→ **TASK ITEM**
Reproduce the data below in full and to the letter, images excepted.

→ **Data entries**
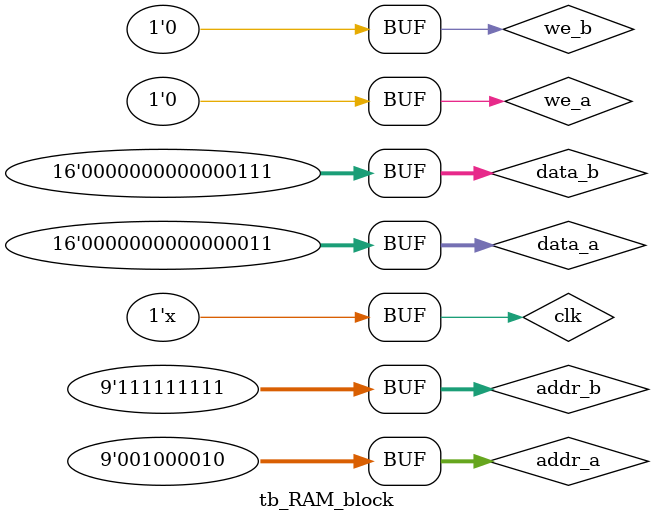
<source format=v>
`timescale 1ps/1ps
module tb_RAM_block ();
	parameter DATA_WIDTH=16;
	parameter ADDR_WIDTH=9;
	reg [(DATA_WIDTH-1):0] data_a, data_b;
	reg [(ADDR_WIDTH-1):0] addr_a, addr_b;
	reg we_a, we_b, clk;
	wire [(DATA_WIDTH-1):0] q_a, q_b;
	
	RAM_block uut (
		.data_a(data_a),
		.data_b(data_b),
		.addr_a(addr_a),
		.addr_b(addr_b),
		.we_a(we_a),
		.we_b(we_b),
		.clk(clk),
		.q_a(q_a),
		.q_b(q_b)
	);
	
	initial begin
		clk = 0;
		#5;
		addr_a = 13;
		addr_b = 47;
		we_a = 1;
		we_b = 1;
		data_a = 3;
		data_b = 7;
		#5;
		we_a =0;
		we_b = 0;
		#5;
		addr_a = 7;
		addr_b = 32;
		#5;
		addr_a = 42;
		addr_b = 101;
		#5;
		addr_a = 66;
		addr_b = 511;
		
		
		
	end
	always #5 clk = ~clk;
endmodule

</source>
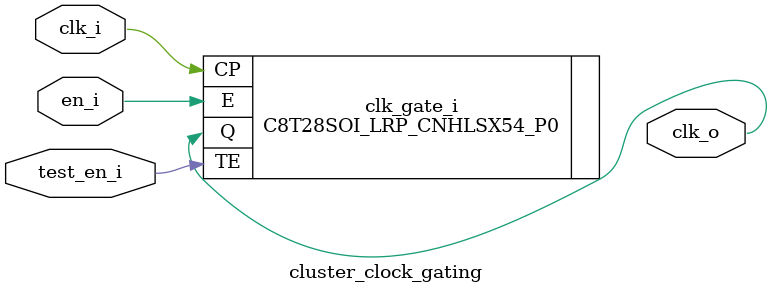
<source format=sv>

`include "ulpsoc_defines.sv"

module cluster_clock_gating
(
   input  logic clk_i,
   input  logic en_i,
   input  logic test_en_i,
   output logic clk_o
);  
   
   C8T28SOI_LRP_CNHLSX54_P0
     clk_gate_i (
		 .Q(clk_o),
		 .CP(clk_i),
		 .E(en_i),
		 .TE(test_en_i)
		 );
   
endmodule

</source>
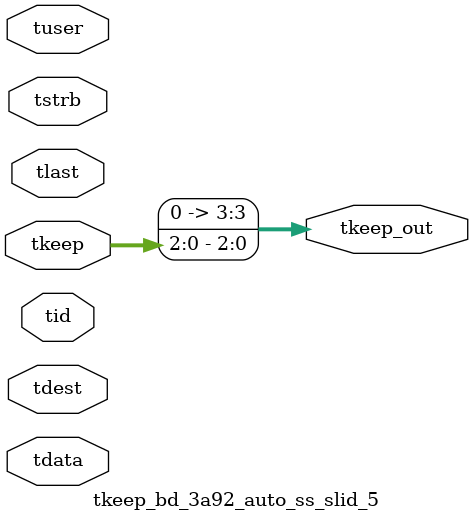
<source format=v>


`timescale 1ps/1ps

module tkeep_bd_3a92_auto_ss_slid_5 #
(
parameter C_S_AXIS_TDATA_WIDTH = 32,
parameter C_S_AXIS_TUSER_WIDTH = 0,
parameter C_S_AXIS_TID_WIDTH   = 0,
parameter C_S_AXIS_TDEST_WIDTH = 0,
parameter C_M_AXIS_TDATA_WIDTH = 32
)
(
input  [(C_S_AXIS_TDATA_WIDTH == 0 ? 1 : C_S_AXIS_TDATA_WIDTH)-1:0     ] tdata,
input  [(C_S_AXIS_TUSER_WIDTH == 0 ? 1 : C_S_AXIS_TUSER_WIDTH)-1:0     ] tuser,
input  [(C_S_AXIS_TID_WIDTH   == 0 ? 1 : C_S_AXIS_TID_WIDTH)-1:0       ] tid,
input  [(C_S_AXIS_TDEST_WIDTH == 0 ? 1 : C_S_AXIS_TDEST_WIDTH)-1:0     ] tdest,
input  [(C_S_AXIS_TDATA_WIDTH/8)-1:0 ] tkeep,
input  [(C_S_AXIS_TDATA_WIDTH/8)-1:0 ] tstrb,
input                                                                    tlast,
output [(C_M_AXIS_TDATA_WIDTH/8)-1:0 ] tkeep_out
);

assign tkeep_out = {tkeep[2:0]};

endmodule


</source>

→ **SOLUTION TO THIS EXERCISE**
<source format=v>
`timescale 1ps/1ps
module tb_RAM_block ();
	parameter DATA_WIDTH=16;
	parameter ADDR_WIDTH=9;
	reg [(DATA_WIDTH-1):0] data_a, data_b;
	reg [(ADDR_WIDTH-1):0] addr_a, addr_b;
	reg we_a, we_b, clk;
	wire [(DATA_WIDTH-1):0] q_a, q_b;
	
	RAM_block uut (
		.data_a(data_a),
		.data_b(data_b),
		.addr_a(addr_a),
		.addr_b(addr_b),
		.we_a(we_a),
		.we_b(we_b),
		.clk(clk),
		.q_a(q_a),
		.q_b(q_b)
	);
	
	initial begin
		clk = 0;
		#5;
		addr_a = 13;
		addr_b = 47;
		we_a = 1;
		we_b = 1;
		data_a = 3;
		data_b = 7;
		#5;
		we_a =0;
		we_b = 0;
		#5;
		addr_a = 7;
		addr_b = 32;
		#5;
		addr_a = 42;
		addr_b = 101;
		#5;
		addr_a = 66;
		addr_b = 511;
		
		
		
	end
	always #5 clk = ~clk;
endmodule

</source>
<source format=sv>

`include "ulpsoc_defines.sv"

module cluster_clock_gating
(
   input  logic clk_i,
   input  logic en_i,
   input  logic test_en_i,
   output logic clk_o
);  
   
   C8T28SOI_LRP_CNHLSX54_P0
     clk_gate_i (
		 .Q(clk_o),
		 .CP(clk_i),
		 .E(en_i),
		 .TE(test_en_i)
		 );
   
endmodule

</source>
<source format=v>


`timescale 1ps/1ps

module tkeep_bd_3a92_auto_ss_slid_5 #
(
parameter C_S_AXIS_TDATA_WIDTH = 32,
parameter C_S_AXIS_TUSER_WIDTH = 0,
parameter C_S_AXIS_TID_WIDTH   = 0,
parameter C_S_AXIS_TDEST_WIDTH = 0,
parameter C_M_AXIS_TDATA_WIDTH = 32
)
(
input  [(C_S_AXIS_TDATA_WIDTH == 0 ? 1 : C_S_AXIS_TDATA_WIDTH)-1:0     ] tdata,
input  [(C_S_AXIS_TUSER_WIDTH == 0 ? 1 : C_S_AXIS_TUSER_WIDTH)-1:0     ] tuser,
input  [(C_S_AXIS_TID_WIDTH   == 0 ? 1 : C_S_AXIS_TID_WIDTH)-1:0       ] tid,
input  [(C_S_AXIS_TDEST_WIDTH == 0 ? 1 : C_S_AXIS_TDEST_WIDTH)-1:0     ] tdest,
input  [(C_S_AXIS_TDATA_WIDTH/8)-1:0 ] tkeep,
input  [(C_S_AXIS_TDATA_WIDTH/8)-1:0 ] tstrb,
input                                                                    tlast,
output [(C_M_AXIS_TDATA_WIDTH/8)-1:0 ] tkeep_out
);

assign tkeep_out = {tkeep[2:0]};

endmodule


</source>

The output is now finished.